Red Hot Chili Peppers
„The Getaway“
(Warner Bros.)
An den ganzen Rummel drumherum hat man sich ja in den letzten Jahren schon gewöhnt, streicht man die Hälfte davon, reicht’s immer noch aus. Flea, der Bassist der Red Hot Chili Peppers, war kürzlich in einem Interview zwar klug genug, die beliebte Floskel vom ‚besten Album ever‘ zu vermeiden, wurde aber nicht müde zu betonen, welche neuen Möglichkeiten der Band mit dem Wechsel von Rick Rubin, dem altgedienten Produzenten, zu Brian Burton alias Danger Mouse offengestanden hätten. Vielschichtiger, abwechslungsreicher, elektronischer sei sie so geworden, die neue Platte – Attribute, die man problemlos unterschreiben kann. Allerdings vergaß der gute Mann zu erwähnen, dass Burton das Quartett auch zur Bravheit verführt hatte und ihnen mithin fast jede Bissigkeit austrieb.
Nun gibt es kaum etwas, das so lächerlich wirkt wie alte Männer, die sich in schlecht gespielter Berufsjugendlichkeit an der Coolheit und dem ehrlichen Zorn nachfolgender Generationen versuchen (insofern war man direkt froh, dass sich Fleas Verletzung auf dem Snowboard vor einigen Monaten nicht als Promofake erwies) – aber ein wenig mehr von der früheren Kantigkeit, vom wütenden Turbofunk hätte es dann schon sein dürfen. Die Peppers sind ja seit längerer Zeit dabei, ihr Repertoire gekonnt zwischen den hibbeligem, bassgeführten Hooks und den hübschen, gefühlvoll abgebremsten Balladen auszubalancieren, wie es scheint, haben sie es für die aktuelle Scheibe damit etwas übertrieben.
----------------------------------------
▸ Zu bearbeiten
• a. Wer hat laut der Rezension zu „The Getaway“ Rick Rubin als Produzent der Band abgelöst?
• b. Greif die Rezension zu „The Getaway“ nach ihrem letzten Satz auf und schreib sie weiter.
Die Zeilen sind eigenständiges Material und gehören nicht zur Rezension zu „The Getaway“.

▸ Daten
----------------------------------------
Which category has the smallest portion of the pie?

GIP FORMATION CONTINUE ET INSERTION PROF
----------------------------------------
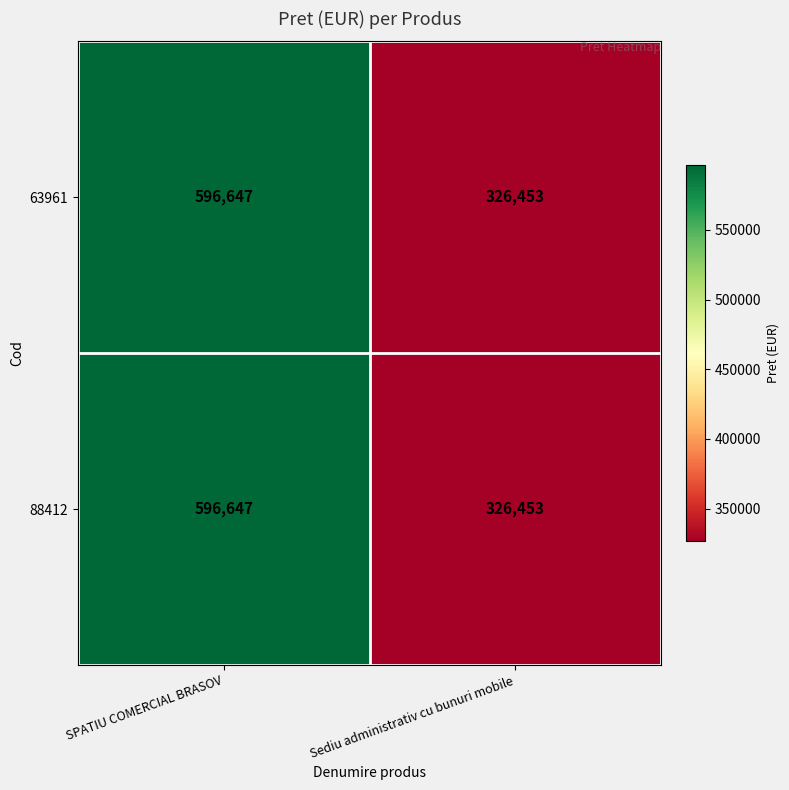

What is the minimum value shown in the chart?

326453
----------------------------------------
▸ Antworten je Aufgabe
• a. Brian Burton alias Danger Mouse.

• b.
Denn neben den fraglos feinen Popmomenten des Titelsongs und der Vorabsingles „Dark Necessities“ und „We Turn Red“ gibt es doch recht viel Durchschnitt zu hören. Songs, die sich nicht entscheiden können, ob sie rocken oder rühren sollen, hier ein paar Handclaps, dort traurige Trompeten, dazu gefälliges Gitarrenspiel, das gut klingt, aber kaum packt. Platz auch für gefühlige Surfmetaphern („The Longest Wave“) oder romantische Maschinenliebe („Go Robot“), ganze zwei Stücke nur („Detroit“/“This Ticonderoga“) gehen ihren Part mal mit der gewünschten Härte an, die entfernt an frühere Großtaten zu Zeiten von „Mother‘s Milk“ oder „Blood Sugar Sex Magic“ erinnert.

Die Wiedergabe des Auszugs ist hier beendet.